— WHAT YOU WILL DO —
Could you retype all of the data below exactly as given?

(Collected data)

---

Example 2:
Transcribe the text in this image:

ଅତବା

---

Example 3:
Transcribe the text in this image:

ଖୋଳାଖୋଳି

— TASK OUTPUT —
---

Example 2:
Transcribe the text in this image:

ଅତବା

---

Example 3:
Transcribe the text in this image:

ଖୋଳାଖୋଳି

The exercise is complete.